## SOURCE DATA
::::

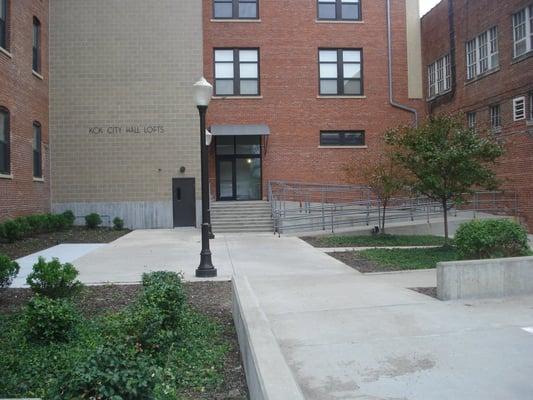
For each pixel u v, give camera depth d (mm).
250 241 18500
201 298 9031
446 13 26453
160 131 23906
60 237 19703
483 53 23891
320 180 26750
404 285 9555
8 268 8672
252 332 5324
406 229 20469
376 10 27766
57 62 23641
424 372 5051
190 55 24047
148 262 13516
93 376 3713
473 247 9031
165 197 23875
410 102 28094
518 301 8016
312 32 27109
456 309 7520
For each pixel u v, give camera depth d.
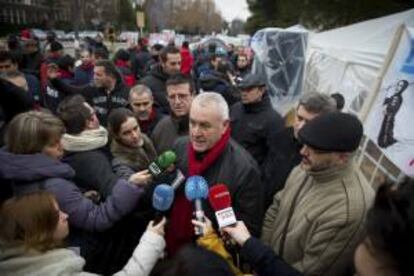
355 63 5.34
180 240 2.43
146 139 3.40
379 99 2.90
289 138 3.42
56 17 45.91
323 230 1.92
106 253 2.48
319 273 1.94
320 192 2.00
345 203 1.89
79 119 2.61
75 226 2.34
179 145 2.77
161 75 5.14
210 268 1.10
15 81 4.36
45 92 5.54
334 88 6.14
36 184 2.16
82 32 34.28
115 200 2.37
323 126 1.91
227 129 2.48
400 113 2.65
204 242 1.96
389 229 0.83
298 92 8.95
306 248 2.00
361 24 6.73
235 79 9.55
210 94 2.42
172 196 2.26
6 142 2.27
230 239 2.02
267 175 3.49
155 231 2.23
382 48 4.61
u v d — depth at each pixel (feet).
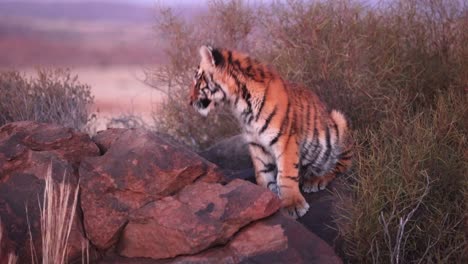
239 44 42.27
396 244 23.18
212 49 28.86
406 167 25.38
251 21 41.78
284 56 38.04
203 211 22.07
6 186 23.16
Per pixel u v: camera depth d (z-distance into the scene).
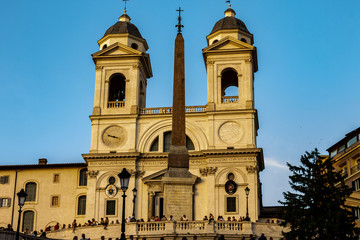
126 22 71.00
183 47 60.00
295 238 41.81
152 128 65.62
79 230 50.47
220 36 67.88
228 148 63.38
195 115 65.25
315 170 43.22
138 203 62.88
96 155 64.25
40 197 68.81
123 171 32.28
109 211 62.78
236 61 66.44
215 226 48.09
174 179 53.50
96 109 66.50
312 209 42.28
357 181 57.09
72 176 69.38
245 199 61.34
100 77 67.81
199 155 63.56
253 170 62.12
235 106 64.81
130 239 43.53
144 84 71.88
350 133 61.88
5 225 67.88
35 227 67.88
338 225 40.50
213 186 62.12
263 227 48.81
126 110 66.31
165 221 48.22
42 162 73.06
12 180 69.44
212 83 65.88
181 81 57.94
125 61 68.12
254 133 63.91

::::

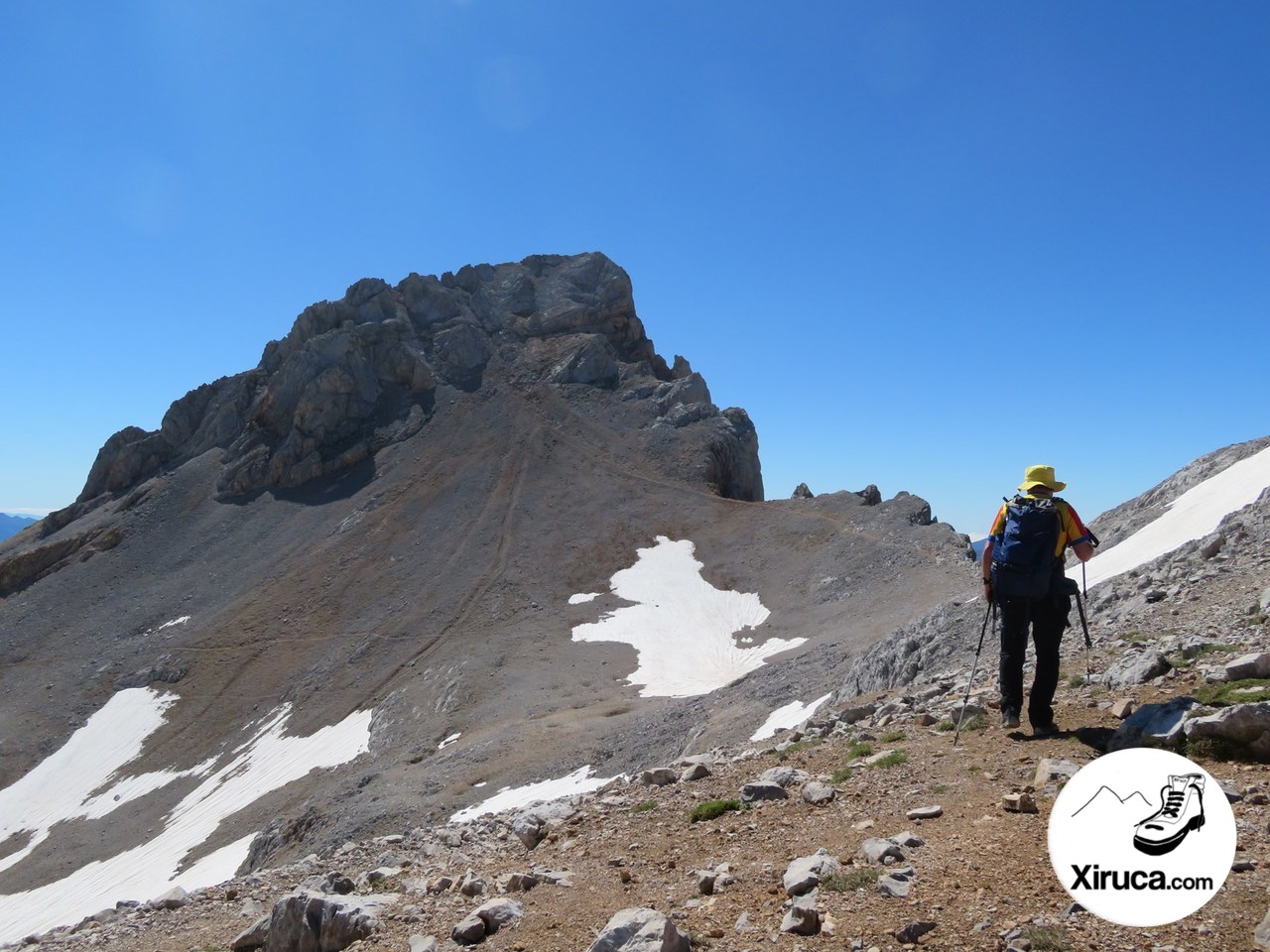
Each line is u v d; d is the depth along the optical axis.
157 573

::::

## WORK REQUIRED
Only one stretch of the material above is wanted: the line containing "u v d — depth at each pixel (feet)." through the line containing "72 176 69.38". Restate it word for word, minus the pictures.

## TASK RESULT
u v d — depth at each pixel (feet).
239 44 42.27
396 244 23.18
212 49 28.86
406 167 25.38
251 21 41.78
284 56 38.04
203 211 22.07
6 186 23.16
Per pixel u v: camera depth d (z-distance into the scene).
126 22 71.00
183 47 60.00
295 238 41.81
152 128 65.62
79 230 50.47
220 36 67.88
228 148 63.38
195 115 65.25
315 170 43.22
138 203 62.88
96 155 64.25
40 197 68.81
123 171 32.28
109 211 62.78
236 61 66.44
215 226 48.09
174 179 53.50
96 109 66.50
312 209 42.28
357 181 57.09
72 176 69.38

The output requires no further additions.